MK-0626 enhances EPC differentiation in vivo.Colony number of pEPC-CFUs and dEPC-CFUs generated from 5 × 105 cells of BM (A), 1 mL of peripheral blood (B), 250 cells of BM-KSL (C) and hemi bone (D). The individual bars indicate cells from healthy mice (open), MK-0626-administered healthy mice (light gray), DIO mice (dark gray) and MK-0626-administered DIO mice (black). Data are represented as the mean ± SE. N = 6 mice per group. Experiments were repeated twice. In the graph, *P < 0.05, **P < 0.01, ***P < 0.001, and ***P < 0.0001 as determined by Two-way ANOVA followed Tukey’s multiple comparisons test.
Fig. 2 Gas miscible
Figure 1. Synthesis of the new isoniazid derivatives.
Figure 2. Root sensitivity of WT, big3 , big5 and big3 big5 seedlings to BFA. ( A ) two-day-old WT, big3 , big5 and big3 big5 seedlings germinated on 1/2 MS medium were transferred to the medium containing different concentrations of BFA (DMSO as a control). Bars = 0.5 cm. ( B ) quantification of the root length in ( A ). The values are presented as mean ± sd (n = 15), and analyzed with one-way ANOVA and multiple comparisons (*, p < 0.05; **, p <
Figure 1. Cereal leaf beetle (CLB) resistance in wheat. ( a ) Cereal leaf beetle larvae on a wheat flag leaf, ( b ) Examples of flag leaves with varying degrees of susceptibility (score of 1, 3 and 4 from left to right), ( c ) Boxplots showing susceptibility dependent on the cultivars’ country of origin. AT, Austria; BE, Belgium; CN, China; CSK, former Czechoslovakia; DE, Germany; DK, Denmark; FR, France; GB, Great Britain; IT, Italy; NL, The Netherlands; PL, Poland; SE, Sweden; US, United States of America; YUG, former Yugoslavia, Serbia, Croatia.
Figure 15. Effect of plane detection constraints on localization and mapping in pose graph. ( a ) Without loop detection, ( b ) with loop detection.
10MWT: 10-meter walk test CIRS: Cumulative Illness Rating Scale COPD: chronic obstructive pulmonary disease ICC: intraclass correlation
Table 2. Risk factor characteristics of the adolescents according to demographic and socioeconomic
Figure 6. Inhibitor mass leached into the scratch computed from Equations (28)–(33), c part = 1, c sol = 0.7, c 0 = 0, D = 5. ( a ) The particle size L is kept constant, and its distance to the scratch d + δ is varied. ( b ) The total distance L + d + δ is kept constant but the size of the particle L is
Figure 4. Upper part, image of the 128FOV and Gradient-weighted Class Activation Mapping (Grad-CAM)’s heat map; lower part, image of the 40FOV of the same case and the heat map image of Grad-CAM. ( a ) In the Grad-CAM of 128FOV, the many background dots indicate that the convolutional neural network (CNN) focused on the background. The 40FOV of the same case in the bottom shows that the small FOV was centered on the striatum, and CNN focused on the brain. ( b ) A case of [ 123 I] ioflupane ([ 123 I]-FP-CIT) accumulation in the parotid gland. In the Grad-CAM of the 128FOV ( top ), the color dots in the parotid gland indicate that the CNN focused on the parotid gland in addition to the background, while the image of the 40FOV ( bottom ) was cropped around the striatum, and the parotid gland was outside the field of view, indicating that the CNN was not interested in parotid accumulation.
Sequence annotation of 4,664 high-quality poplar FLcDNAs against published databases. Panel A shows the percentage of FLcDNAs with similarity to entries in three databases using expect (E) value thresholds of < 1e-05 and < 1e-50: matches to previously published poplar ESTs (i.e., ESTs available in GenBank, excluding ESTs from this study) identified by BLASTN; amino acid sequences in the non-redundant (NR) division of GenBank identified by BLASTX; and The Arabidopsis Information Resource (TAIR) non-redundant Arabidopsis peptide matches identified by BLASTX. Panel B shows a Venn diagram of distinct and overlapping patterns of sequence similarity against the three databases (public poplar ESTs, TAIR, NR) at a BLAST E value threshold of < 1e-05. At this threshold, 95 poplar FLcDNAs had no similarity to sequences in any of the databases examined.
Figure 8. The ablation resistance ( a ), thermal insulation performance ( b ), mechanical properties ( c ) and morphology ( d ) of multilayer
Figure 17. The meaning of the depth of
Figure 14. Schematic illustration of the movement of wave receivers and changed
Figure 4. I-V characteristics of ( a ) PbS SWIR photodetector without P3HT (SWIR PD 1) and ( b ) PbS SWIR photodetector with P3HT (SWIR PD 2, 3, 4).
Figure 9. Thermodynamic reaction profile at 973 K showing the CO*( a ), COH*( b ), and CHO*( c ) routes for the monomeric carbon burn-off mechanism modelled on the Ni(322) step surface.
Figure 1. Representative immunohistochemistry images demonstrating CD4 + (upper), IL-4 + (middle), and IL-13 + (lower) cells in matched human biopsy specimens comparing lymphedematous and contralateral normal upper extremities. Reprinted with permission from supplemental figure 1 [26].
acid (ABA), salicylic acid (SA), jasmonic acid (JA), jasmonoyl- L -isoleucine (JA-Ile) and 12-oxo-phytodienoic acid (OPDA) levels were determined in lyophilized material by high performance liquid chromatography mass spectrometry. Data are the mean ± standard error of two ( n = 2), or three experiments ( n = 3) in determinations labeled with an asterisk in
......
#### [DIRECTIONS FOR THIS TASK]
Every record shown above should be written out again exactly.

#### [REPLY]
MK-0626 enhances EPC differentiation in vivo.Colony number of pEPC-CFUs and dEPC-CFUs generated from 5 × 105 cells of BM (A), 1 mL of peripheral blood (B), 250 cells of BM-KSL (C) and hemi bone (D). The individual bars indicate cells from healthy mice (open), MK-0626-administered healthy mice (light gray), DIO mice (dark gray) and MK-0626-administered DIO mice (black). Data are represented as the mean ± SE. N = 6 mice per group. Experiments were repeated twice. In the graph, *P < 0.05, **P < 0.01, ***P < 0.001, and ***P < 0.0001 as determined by Two-way ANOVA followed Tukey’s multiple comparisons test.
Fig. 2 Gas miscible
Figure 1. Synthesis of the new isoniazid derivatives.
Figure 2. Root sensitivity of WT, big3 , big5 and big3 big5 seedlings to BFA. ( A ) two-day-old WT, big3 , big5 and big3 big5 seedlings germinated on 1/2 MS medium were transferred to the medium containing different concentrations of BFA (DMSO as a control). Bars = 0.5 cm. ( B ) quantification of the root length in ( A ). The values are presented as mean ± sd (n = 15), and analyzed with one-way ANOVA and multiple comparisons (*, p < 0.05; **, p <
Figure 1. Cereal leaf beetle (CLB) resistance in wheat. ( a ) Cereal leaf beetle larvae on a wheat flag leaf, ( b ) Examples of flag leaves with varying degrees of susceptibility (score of 1, 3 and 4 from left to right), ( c ) Boxplots showing susceptibility dependent on the cultivars’ country of origin. AT, Austria; BE, Belgium; CN, China; CSK, former Czechoslovakia; DE, Germany; DK, Denmark; FR, France; GB, Great Britain; IT, Italy; NL, The Netherlands; PL, Poland; SE, Sweden; US, United States of America; YUG, former Yugoslavia, Serbia, Croatia.
Figure 15. Effect of plane detection constraints on localization and mapping in pose graph. ( a ) Without loop detection, ( b ) with loop detection.
10MWT: 10-meter walk test CIRS: Cumulative Illness Rating Scale COPD: chronic obstructive pulmonary disease ICC: intraclass correlation
Table 2. Risk factor characteristics of the adolescents according to demographic and socioeconomic
Figure 6. Inhibitor mass leached into the scratch computed from Equations (28)–(33), c part = 1, c sol = 0.7, c 0 = 0, D = 5. ( a ) The particle size L is kept constant, and its distance to the scratch d + δ is varied. ( b ) The total distance L + d + δ is kept constant but the size of the particle L is
Figure 4. Upper part, image of the 128FOV and Gradient-weighted Class Activation Mapping (Grad-CAM)’s heat map; lower part, image of the 40FOV of the same case and the heat map image of Grad-CAM. ( a ) In the Grad-CAM of 128FOV, the many background dots indicate that the convolutional neural network (CNN) focused on the background. The 40FOV of the same case in the bottom shows that the small FOV was centered on the striatum, and CNN focused on the brain. ( b ) A case of [ 123 I] ioflupane ([ 123 I]-FP-CIT) accumulation in the parotid gland. In the Grad-CAM of the 128FOV ( top ), the color dots in the parotid gland indicate that the CNN focused on the parotid gland in addition to the background, while the image of the 40FOV ( bottom ) was cropped around the striatum, and the parotid gland was outside the field of view, indicating that the CNN was not interested in parotid accumulation.
Sequence annotation of 4,664 high-quality poplar FLcDNAs against published databases. Panel A shows the percentage of FLcDNAs with similarity to entries in three databases using expect (E) value thresholds of < 1e-05 and < 1e-50: matches to previously published poplar ESTs (i.e., ESTs available in GenBank, excluding ESTs from this study) identified by BLASTN; amino acid sequences in the non-redundant (NR) division of GenBank identified by BLASTX; and The Arabidopsis Information Resource (TAIR) non-redundant Arabidopsis peptide matches identified by BLASTX. Panel B shows a Venn diagram of distinct and overlapping patterns of sequence similarity against the three databases (public poplar ESTs, TAIR, NR) at a BLAST E value threshold of < 1e-05. At this threshold, 95 poplar FLcDNAs had no similarity to sequences in any of the databases examined.
Figure 8. The ablation resistance ( a ), thermal insulation performance ( b ), mechanical properties ( c ) and morphology ( d ) of multilayer
Figure 17. The meaning of the depth of
Figure 14. Schematic illustration of the movement of wave receivers and changed
Figure 4. I-V characteristics of ( a ) PbS SWIR photodetector without P3HT (SWIR PD 1) and ( b ) PbS SWIR photodetector with P3HT (SWIR PD 2, 3, 4).
Figure 9. Thermodynamic reaction profile at 973 K showing the CO*( a ), COH*( b ), and CHO*( c ) routes for the monomeric carbon burn-off mechanism modelled on the Ni(322) step surface.
Figure 1. Representative immunohistochemistry images demonstrating CD4 + (upper), IL-4 + (middle), and IL-13 + (lower) cells in matched human biopsy specimens comparing lymphedematous and contralateral normal upper extremities. Reprinted with permission from supplemental figure 1 [26].
acid (ABA), salicylic acid (SA), jasmonic acid (JA), jasmonoyl- L -isoleucine (JA-Ile) and 12-oxo-phytodienoic acid (OPDA) levels were determined in lyophilized material by high performance liquid chromatography mass spectrometry. Data are the mean ± standard error of two ( n = 2), or three experiments ( n = 3) in determinations labeled with an asterisk in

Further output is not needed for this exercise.